Todo apuntaba a que alguien había interrumpido la partida de cartas de Meadows, y a que él había muerto allí. Después, ese alguien lo había llevado a la tubería, pero ¿por qué? ¿Por qué no dejarlo allí mismo? Bosch apoyó la cabeza y miró directamente al frente. Fue entonces cuando se percató del clavo en la pared, aproximadamente a un metro de la cómoda. Lo debían de haber cubierto con pintura al pintar la pared; por eso no lo había visto antes. Bosch se levantó y fue a mirar detrás de la cómoda. En el espacio de unos cuatro dedos que la separaba de la pared, Bosch atisbo el marco de un cuadro caído. Con el hombro retiró el mueble y lo recogió. Luego dio un paso atrás y se sentó en la cama para examinarlo. El vidrio se había roto en forma de telaraña, seguramente al caerse al suelo, y las resquebrajaduras ocultaban una fotografía en blanco y negro de veinte por veinticinco. Por su aspecto, granuloso y amarillento en los bordes, parecía tener más de veinte años. Bosch sabía seguro que los tenía, porque entre dos de las grietas del vidrio distinguió su propia cara, mucho más joven, mirándole y sonriendo.

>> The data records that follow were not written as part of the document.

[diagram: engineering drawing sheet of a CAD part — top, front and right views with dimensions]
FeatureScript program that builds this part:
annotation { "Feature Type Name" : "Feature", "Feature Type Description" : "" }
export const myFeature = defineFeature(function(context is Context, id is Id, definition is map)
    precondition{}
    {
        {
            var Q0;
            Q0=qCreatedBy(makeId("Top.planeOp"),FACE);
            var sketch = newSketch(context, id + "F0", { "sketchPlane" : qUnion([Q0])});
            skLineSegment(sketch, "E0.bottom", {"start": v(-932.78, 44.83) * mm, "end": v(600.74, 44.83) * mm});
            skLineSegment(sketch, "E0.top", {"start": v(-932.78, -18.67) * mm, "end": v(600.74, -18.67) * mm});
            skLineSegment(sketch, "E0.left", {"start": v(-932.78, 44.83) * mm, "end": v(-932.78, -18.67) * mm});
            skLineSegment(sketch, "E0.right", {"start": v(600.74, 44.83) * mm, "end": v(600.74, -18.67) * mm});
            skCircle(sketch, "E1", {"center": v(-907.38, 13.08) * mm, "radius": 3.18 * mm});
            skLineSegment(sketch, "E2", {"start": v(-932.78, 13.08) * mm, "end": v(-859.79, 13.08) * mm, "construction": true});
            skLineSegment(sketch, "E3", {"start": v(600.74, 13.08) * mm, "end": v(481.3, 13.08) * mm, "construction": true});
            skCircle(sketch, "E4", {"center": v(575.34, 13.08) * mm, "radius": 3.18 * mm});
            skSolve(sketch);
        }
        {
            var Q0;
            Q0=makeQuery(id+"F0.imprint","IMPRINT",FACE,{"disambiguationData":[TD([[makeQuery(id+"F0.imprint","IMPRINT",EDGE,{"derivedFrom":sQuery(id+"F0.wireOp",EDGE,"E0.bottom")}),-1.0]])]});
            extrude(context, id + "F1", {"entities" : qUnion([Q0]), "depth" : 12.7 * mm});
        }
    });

Le dio la vuelta al cuadro y desdobló cuidadosamente los pestillitos metálicos que aguantaban el cartón de detrás. Al sacar la foto, el vidrio cedió y cayó al suelo roto en mil pedazos. Bosch retiró los pies, pero no se levantó, sino que se quedó estudiando la foto. Ni delante ni detrás había nada que indicase cuándo fue tomada, pero él sabía que tuvo que ser a finales de 1969 o principios de 1970, porque algunos de los hombres que aparecían en ella habían muerto después de aquella fecha.

Había siete hombres en la imagen: todos ellos ratas de los túneles. Todos iban sin camisa, mostrando con orgullo el moreno de albañil, los tatuajes y las placas de identificación, sujetas al cuerpo para que no tintinearan mientras avanzaban bajo tierra. Bosch supuso que se encontraban en el Sector del Eco, en el distrito de Cu Chi, pero no sabía o no recordaba de qué pueblo se trataba. Los soldados estaban de pie en una trinchera, a ambos lados de la boca de un túnel no mucho más ancho que la tubería en que hallaron a Meadows. Bosch se contempló en la foto y su sonrisa le pareció la de un idiota. Ahora que sabía lo que iba a ocurrir tras ese momento, se sintió avergonzado. Meadows, en cambio, mostraba una leve sonrisa y la mirada ausente. Todos decían de él que siempre parecía estar a varios kilómetros de distancia.

Al bajar la vista al suelo cubierto de vidrio, Bosch reparó en un papelito rosa del tamaño de un cromo. Lo cogió por el borde y lo examinó detenidamente. Era el recibo de una casa de empeño del centro con el nombre del cliente, William Fields, y el del objeto empeñado: un antiguo brazalete de oro con incrustaciones de jade. El recibo llevaba fecha de hacía seis semanas e indicaba que Fields había obtenido ochocientos dólares por la pieza. Bosch lo introdujo en una bolsita para pruebas que llevaba en el bolsillo y se levantó.

El viaje de vuelta al centro le llevó casi una hora por culpa de la multitud de coches que se dirigían al estadio de los Dodgers. Bosch se entretuvo pensando en el apartamento. Alguien había entrado, pero Edgar tenía razón; había sido un trabajo hecho con prisas. Los bolsillos de los pantalones lo probaban; si hubieran registrado el lugar a conciencia, habrían colocado los cajones en el orden correcto y no se les habría pasado por alto el cuadro roto ni el recibo de la casa de empeños. ¿Por qué, pues, tanta urgencia? Bosch llegó a la conclusión de que el cadáver de Meadows estaba en el apartamento y tuvieron que deshacerse de él lo antes posible.

Bosch cogió la salida de Broadway en dirección al sur y atravesó Times Square hasta llegar a la casa de empeños, situada en el edificio Bradbury. Al ser domingo, el centro de Los Ángeles estaba muerto, por lo que Bosch no esperaba encontrar abierto el Happy Hocker; sólo quería echarle una ojeada antes de ir al centro de comunicaciones. Sin embargo, al pasar por delante de la fachada, vio a un hombre que pintaba con un aerosol negro la palabra ABIERTO en un tablón de conglomerado. Bosch se fijó en que el tablón sustituía el vidrio del escaparate y en que la acera sucia estaba cubierta de cristales rotos.